If the file does not have existing audience values (cold start):
- Include every target audience that scored 85% or above.
If the file has existing audience values (update with hysteresis):
- Keep an existing target audience in the list if it scores 70% or above.
- Add a target audience that is not in the existing list only if it scores 90% or above.
- Target audiences not in the existing list with scores between 70% and 89% are not added — this dead zone is intentional and absorbs run-to-run score variance.
If existing audience values were found in the file, compare the recommended list against them:
- The lists are equivalent if they contain the same audiences, regardless of order. Differences in ordering alone are not a reason to update.

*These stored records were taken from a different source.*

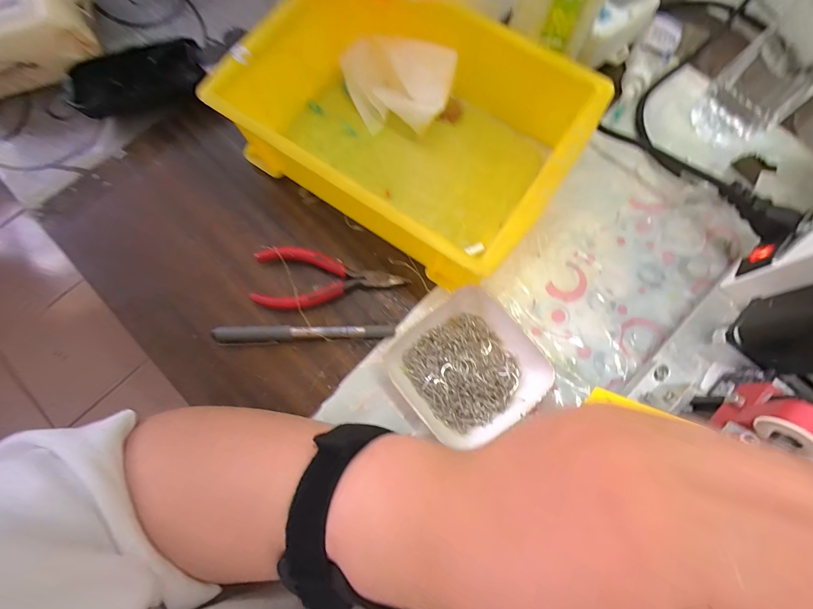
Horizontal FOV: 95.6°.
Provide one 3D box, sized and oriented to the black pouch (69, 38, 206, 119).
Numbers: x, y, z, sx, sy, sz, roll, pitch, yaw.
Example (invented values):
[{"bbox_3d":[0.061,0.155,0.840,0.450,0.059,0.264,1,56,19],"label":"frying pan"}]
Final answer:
[{"bbox_3d":[-0.234,-0.196,0.325,0.106,0.030,0.046,-15,78,-4],"label":"black pouch"}]

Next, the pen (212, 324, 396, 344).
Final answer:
[{"bbox_3d":[-0.078,0.021,0.285,0.135,0.012,0.013,-3,77,-1],"label":"pen"}]

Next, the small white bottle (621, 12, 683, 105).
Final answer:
[{"bbox_3d":[0.220,-0.223,0.339,0.032,0.019,0.094,34,79,7],"label":"small white bottle"}]

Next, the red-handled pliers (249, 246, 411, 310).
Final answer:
[{"bbox_3d":[-0.060,-0.018,0.293,0.115,0.015,0.049,5,77,1],"label":"red-handled pliers"}]

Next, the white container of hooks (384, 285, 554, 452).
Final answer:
[{"bbox_3d":[0.045,0.048,0.273,0.093,0.022,0.096,-38,80,-8],"label":"white container of hooks"}]

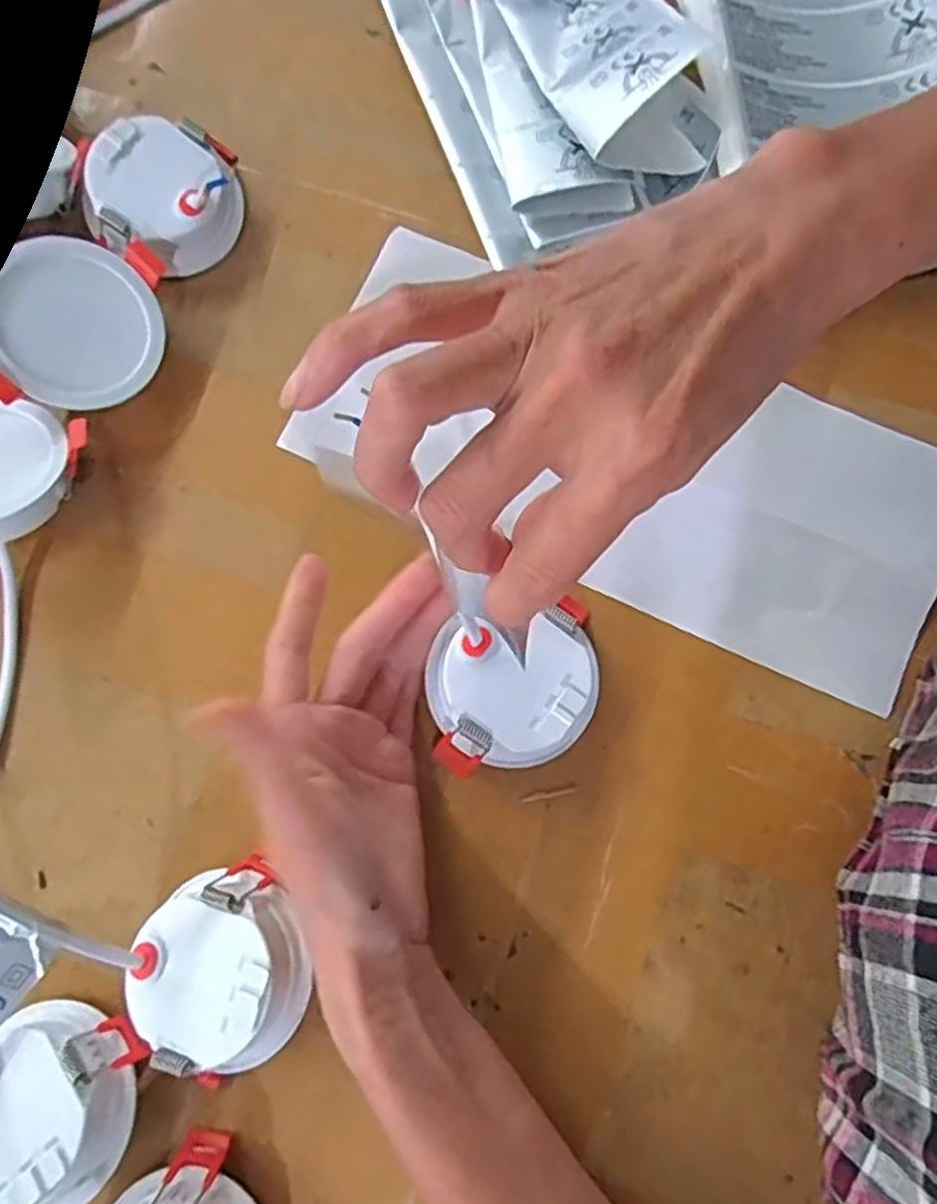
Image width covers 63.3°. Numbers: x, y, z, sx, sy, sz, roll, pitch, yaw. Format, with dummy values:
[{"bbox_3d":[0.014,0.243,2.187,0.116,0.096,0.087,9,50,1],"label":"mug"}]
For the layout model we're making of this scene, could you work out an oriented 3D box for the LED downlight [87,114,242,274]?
[{"bbox_3d":[-0.144,-0.192,0.360,0.068,0.037,0.062,0,78,0],"label":"LED downlight"}]

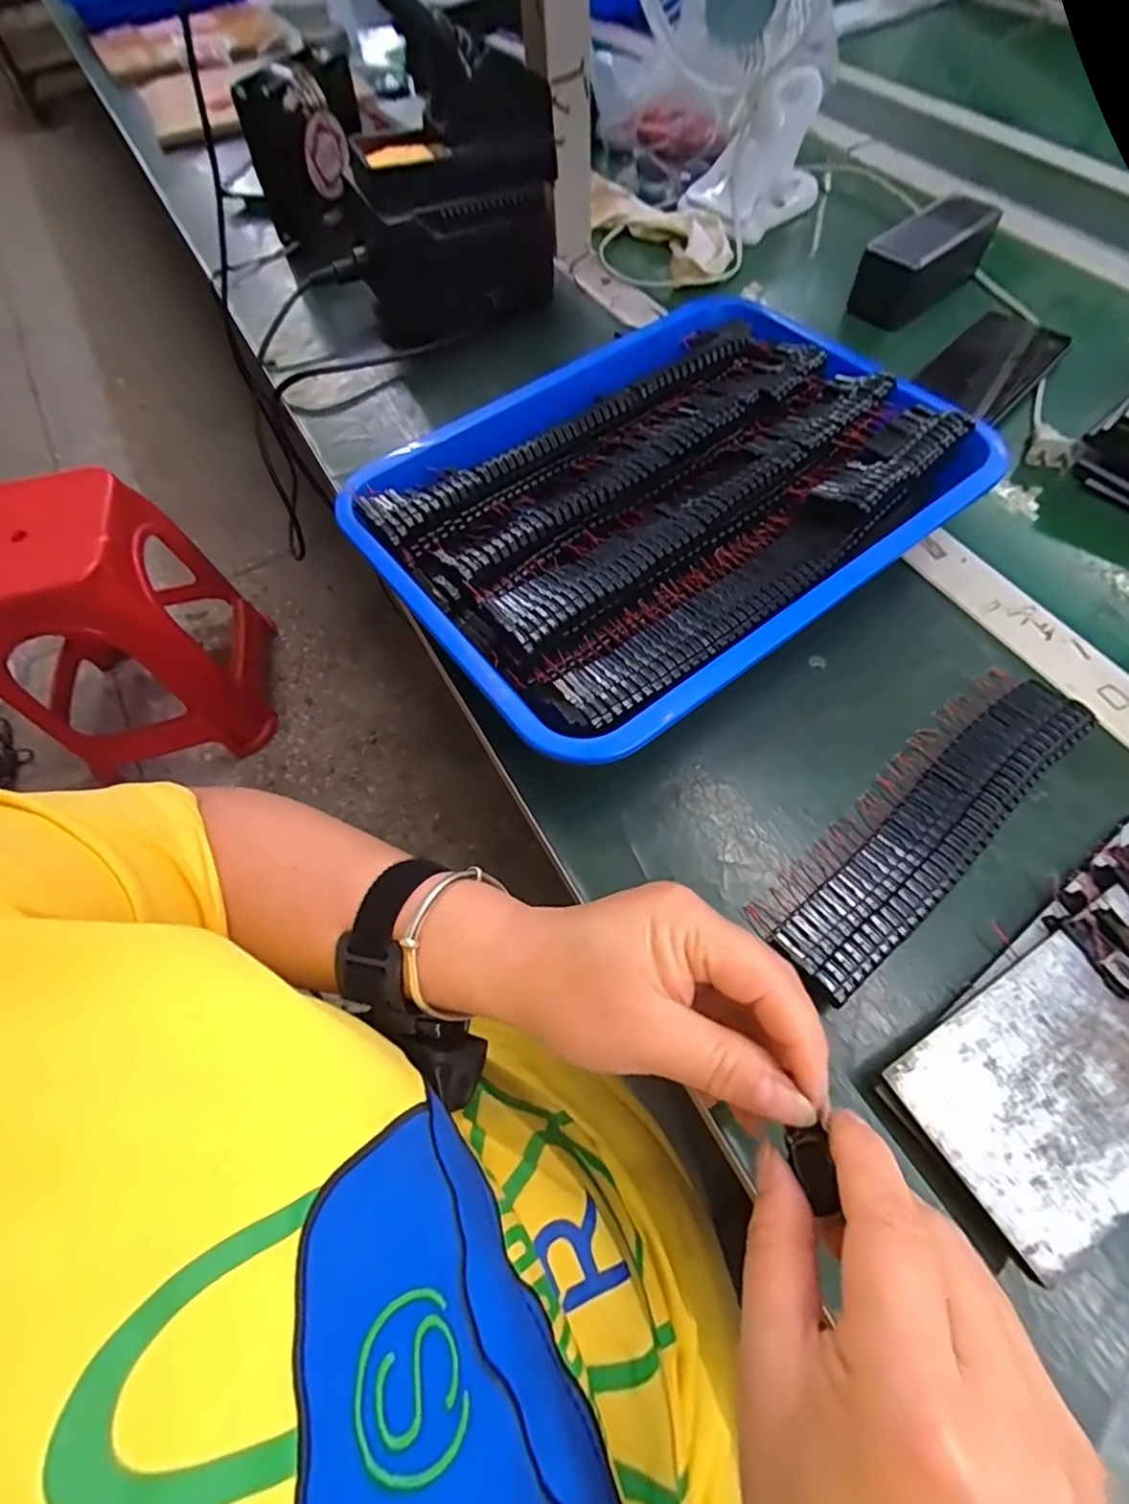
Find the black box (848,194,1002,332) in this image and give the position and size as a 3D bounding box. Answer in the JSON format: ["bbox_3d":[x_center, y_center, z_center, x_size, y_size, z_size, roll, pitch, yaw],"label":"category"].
[{"bbox_3d":[0.308,-0.422,0.518,0.120,0.048,0.050,-37,67,-17],"label":"black box"}]

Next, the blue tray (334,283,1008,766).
[{"bbox_3d":[0.063,-0.164,0.388,0.354,0.045,0.270,-34,67,-15],"label":"blue tray"}]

- If the lists are equivalent, inform the user that the existing classification is still valid and no update is needed. Stop the skill here — do not proceed to Step 3.
- Only proceed to Step 3 if the recommended list differs meaningfully from the existing values (different audiences, additions, or removals).
Confirmation
After presenting the results, explicitly ask for a confirmation.
Prompt the user for confirmation using buttons (instead of freeform input), use the vscode_askQuestions tool with the following pattern:
{
"header": "Confirm action",
"question": "Do you want to proceed?",
"options": [
{ "label": "Yes" },
{ "label": "No" }
],
"allowFreeformInput": false
}
This shows Yes/No buttons for user selection.
- If the user selects Yes, proceed to Step 3.
- If the user selects No, ask the user for their feedback, incorporate it into the recommended list, and re-present for confirmation. Repeat until the user approves.
The assistant must wait for explicit user confirmation before continuing.
Step 3 — update content piece
Objective
Identify where the front-matter section of the content piece is located in the provided file.
Update the front-matter content, and the front-matter content only.
If the audience key already exists in the front-matter, update its child values.
If the audience key does not exist in the front-matter, add it with the list of target audiences obtained in the previous step.
Only add target audiences that were identified above the threshold.
Sort the tags alphabetically before writing them to the file.
Do not delete any line from the file, with the exception of values from the audience key if needed.
Global constraints
- Never skip steps
- Never assume approval, always use buttons to confirm with the user
- Always reference the current step explicitly
- Ask clarifying questions if required inputs are missing
Markdown files front-matter boundaries
The front-matter is the YAML block at the beginning of the file and is delimited by:
---
(front-matter content)
---
# Heading
(content)
The first --- marks the start of the front-matter.
The second --- marks the end of the front-matter.
These two delimiter lines must never be removed, modified, moved, or duplicated.